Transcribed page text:

******************************

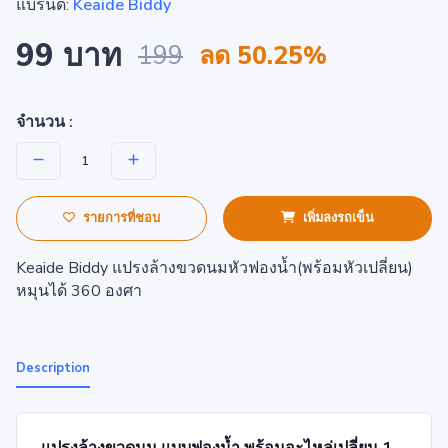
แบรนด์:
Keaide Biddy
99 บาท
199
ลด 50.25%
จำนวน :
รายการที่ชอบ
เพิ่มลงรถเข็น
Keaide Biddy แปรงล้างขวดนมหัวฟองน้ำ(พร้อมหัวเปลี่ยน)
หมุนได้ 360 องศา
Description
แปรงล้างขวดนม แบบฟองน้ำ พร้อมอะไหล่เปลี่ยน 1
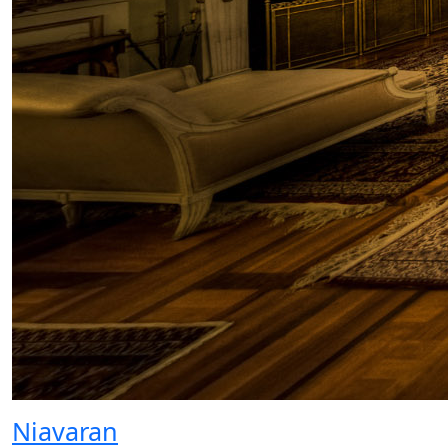
Niavaran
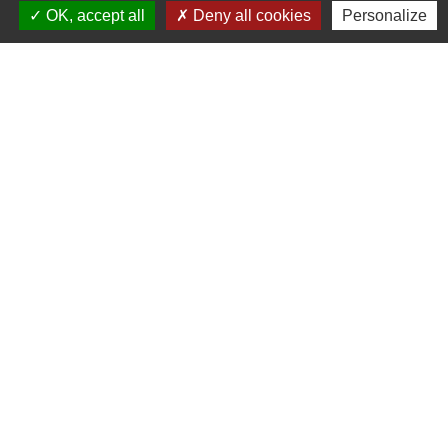
OK, accept all
Deny all cookies
Personalize
- La Directrice de l’établissement
Président : Monsieur François LEMERY
N'hésitez pas à visiter : 31 rue de Bagneaux - 77720
Mormant
Tel : 01.64.06.84.55
Le Projet d'établissement 2023 Pdf (Nov 2023)
Nouveau document ! Compte-rendu de la réunion du
02/04/2024
2024 CR réunion du 02-04-2024 Pdf
Les activités du mois de MAI 2024 : Sfoyerresid
mormant pdf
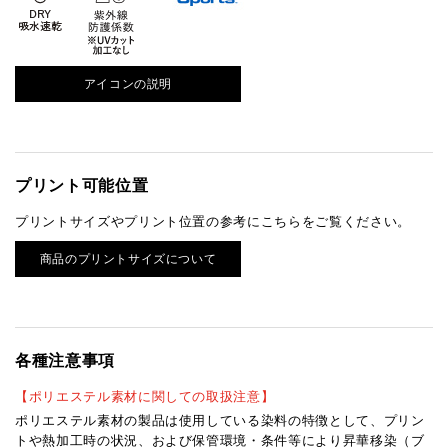
アイコンの説明
プリント可能位置
プリントサイズやプリント位置の参考にこちらをご覧ください。
商品のプリントサイズについて
各種注意事項
【ポリエステル素材に関しての取扱注意】
ポリエステル素材の製品は使用している染料の特徴として、プリン
トや熱加工時の状況、および保管環境・条件等により昇華移染（ブ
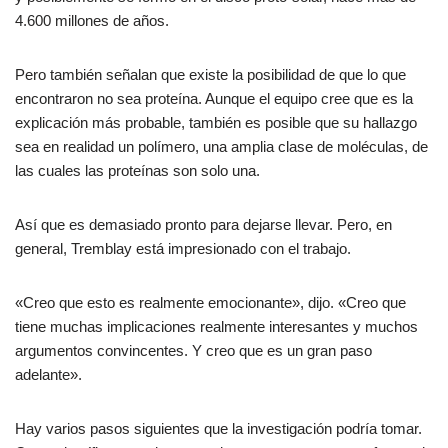
4.600 millones de años.
Pero también señalan que existe la posibilidad de que lo que
encontraron no sea proteína. Aunque el equipo cree que es la
explicación más probable, también es posible que su hallazgo
sea en realidad un polímero, una amplia clase de moléculas, de
las cuales las proteínas son solo una.
Así que es demasiado pronto para dejarse llevar. Pero, en
general, Tremblay está impresionado con el trabajo.
«Creo que esto es realmente emocionante», dijo. «Creo que
tiene muchas implicaciones realmente interesantes y muchos
argumentos convincentes. Y creo que es un gran paso
adelante».
Hay varios pasos siguientes que la investigación podría tomar.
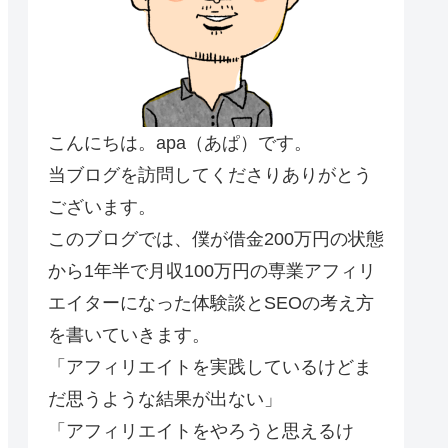
こんにちは。apa（あぱ）です。
当ブログを訪問してくださりありがとう
ございます。
このブログでは、僕が借金200万円の状態
から1年半で月収100万円の専業アフィリ
エイターになった体験談とSEOの考え方
を書いていきます。
「アフィリエイトを実践しているけどま
だ思うような結果が出ない」
「アフィリエイトをやろうと思えるけ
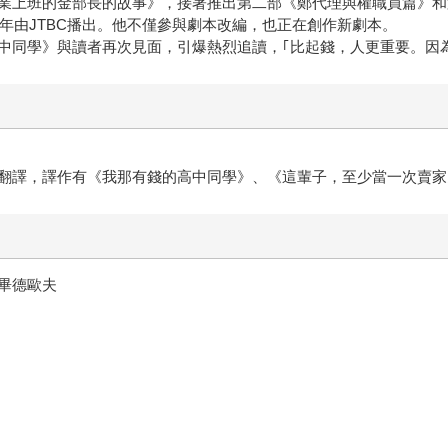
業上班的金部長的故事》，接著推出第二部《鄭代理與權職員篇》和
半年由JTBC播出。他不僅參與劇本改編，也正在創作新劇本。
中同學》與讀者再次見面，引爆熱烈追讀，｢比起錢，人更重要。因
翻譯，譯作有《我那有錢的高中同學》、《這輩子，至少當一次賣家
畢德歐夫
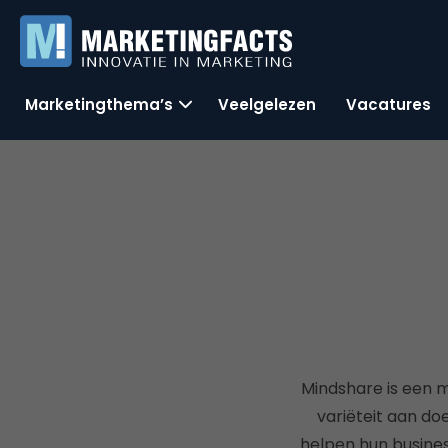
Marketingthema’s
Veelgelezen
Vacatures
Mindshare is een m
variëteit aan doe
helpen hun busines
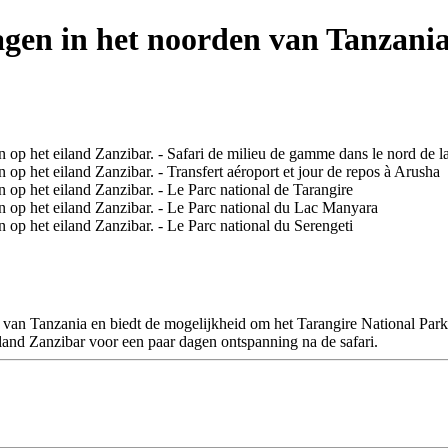
gen in het noorden van Tanzania 
uit" van Tanzania en biedt de mogelijkheid om het Tarangire National 
iland Zanzibar voor een paar dagen ontspanning na de safari.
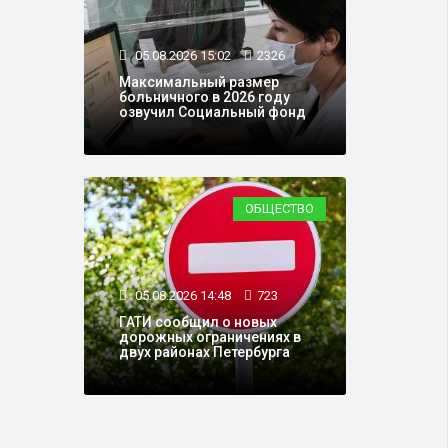
05.08.2026 15:02
2326
Максимальный размер
больничного в 2026 году
озвучил Социальный фонд
ОБЩЕСТВО
05.08.2026 14:48
723
ГАТИ сообщил о новых
дорожных ограничениях в
двух районах Петербурга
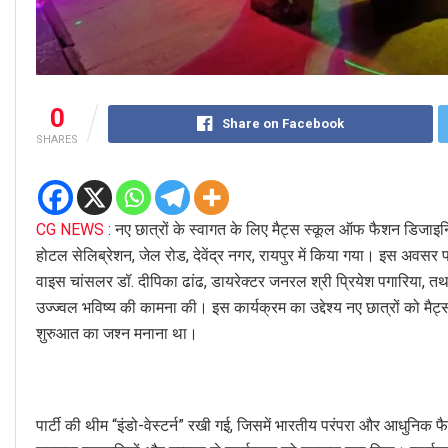
0
Share on Facebook
SHARES
CG NEWS
: नए छात्रों के स्वागत के लिए मैट्स स्कूल ऑफ फैशन डिजाइनि
होटल सेलिब्रेशन, जेल रोड, देवेंद्र नगर, रायपुर में किया गया। इस अवसर प
वाइस चांसलर डॉ. दीपिका ढांढ, डायरेक्टर जनरल श्री प्रियेश पगारिया, तथा र
उज्ज्वल भविष्य की कामना की। इस कार्यक्रम का उद्देश्य नए छात्रों को म
शुरुआत का जश्न मनाना था।
पार्टी की थीम “इंडो-वेस्टर्न” रखी गई, जिसमें भारतीय परंपरा और आधुनिक फ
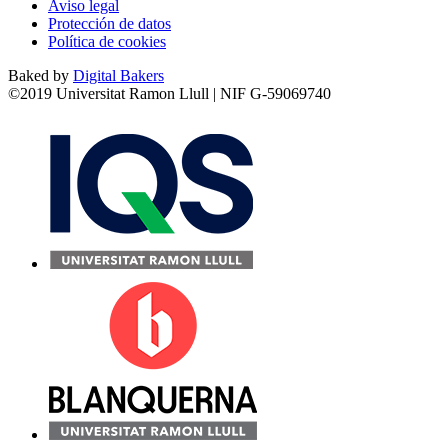
Aviso legal
Protección de datos
Política de cookies
Baked by
Digital Bakers
©2019 Universitat Ramon Llull | NIF G-59069740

******************************

### Required action
Copy the text from every row above line for line without changing it. Leave the pictures out of your answer.

### Output of the task
แบรนด์:
Keaide Biddy
99 บาท
199
ลด 50.25%
จำนวน :
รายการที่ชอบ
เพิ่มลงรถเข็น
Keaide Biddy แปรงล้างขวดนมหัวฟองน้ำ(พร้อมหัวเปลี่ยน)
หมุนได้ 360 องศา
Description
แปรงล้างขวดนม แบบฟองน้ำ พร้อมอะไหล่เปลี่ยน 1
Niavaran
OK, accept all
Deny all cookies
Personalize
- La Directrice de l’établissement
Président : Monsieur François LEMERY
N'hésitez pas à visiter : 31 rue de Bagneaux - 77720
Mormant
Tel : 01.64.06.84.55
Le Projet d'établissement 2023 Pdf (Nov 2023)
Nouveau document ! Compte-rendu de la réunion du
02/04/2024
2024 CR réunion du 02-04-2024 Pdf
Les activités du mois de MAI 2024 : Sfoyerresid
mormant pdf
アイコンの説明
プリント可能位置
プリントサイズやプリント位置の参考にこちらをご覧ください。
商品のプリントサイズについて
各種注意事項
【ポリエステル素材に関しての取扱注意】
ポリエステル素材の製品は使用している染料の特徴として、プリン
トや熱加工時の状況、および保管環境・条件等により昇華移染（ブ
4.600 millones de años.
Pero también señalan que existe la posibilidad de que lo que
encontraron no sea proteína. Aunque el equipo cree que es la
explicación más probable, también es posible que su hallazgo
sea en realidad un polímero, una amplia clase de moléculas, de
las cuales las proteínas son solo una.
Así que es demasiado pronto para dejarse llevar. Pero, en
general, Tremblay está impresionado con el trabajo.
«Creo que esto es realmente emocionante», dijo. «Creo que
tiene muchas implicaciones realmente interesantes y muchos
argumentos convincentes. Y creo que es un gran paso
adelante».
Hay varios pasos siguientes que la investigación podría tomar.
こんにちは。apa（あぱ）です。
当ブログを訪問してくださりありがとう
ございます。
このブログでは、僕が借金200万円の状態
から1年半で月収100万円の専業アフィリ
エイターになった体験談とSEOの考え方
を書いていきます。
「アフィリエイトを実践しているけどま
だ思うような結果が出ない」
「アフィリエイトをやろうと思えるけ
業上班的金部長的故事》，接著推出第二部《鄭代理與權職員篇》和
半年由JTBC播出。他不僅參與劇本改編，也正在創作新劇本。
中同學》與讀者再次見面，引爆熱烈追讀，｢比起錢，人更重要。因
翻譯，譯作有《我那有錢的高中同學》、《這輩子，至少當一次賣家
畢德歐夫
Marketingthema’s
Veelgelezen
Vacatures
Mindshare is een m
variëteit aan doe
helpen hun busines
gen in het noorden van Tanzania 
uit" van Tanzania en biedt de mogelijkheid om het Tarangire National 
iland Zanzibar voor een paar dagen ontspanning na de safari.
05.08.2026 15:02
2326
Максимальный размер
больничного в 2026 году
озвучил Социальный фонд
ОБЩЕСТВО
05.08.2026 14:48
723
ГАТИ сообщил о новых
дорожных ограничениях в
двух районах Петербурга
0
Share on Facebook
SHARES
CG NEWS
: नए छात्रों के स्वागत के लिए मैट्स स्कूल ऑफ फैशन डिजाइनि
होटल सेलिब्रेशन, जेल रोड, देवेंद्र नगर, रायपुर में किया गया। इस अवसर प
वाइस चांसलर डॉ. दीपिका ढांढ, डायरेक्टर जनरल श्री प्रियेश पगारिया, तथा र
उज्ज्वल भविष्य की कामना की। इस कार्यक्रम का उद्देश्य नए छात्रों को म
शुरुआत का जश्न मनाना था।
पार्टी की थीम “इंडो-वेस्टर्न” रखी गई, जिसमें भारतीय परंपरा और आधुनिक फ
Aviso legal
Protección de datos
Política de cookies
Baked by
Digital Bakers
©2019 Universitat Ramon Llull | NIF G-59069740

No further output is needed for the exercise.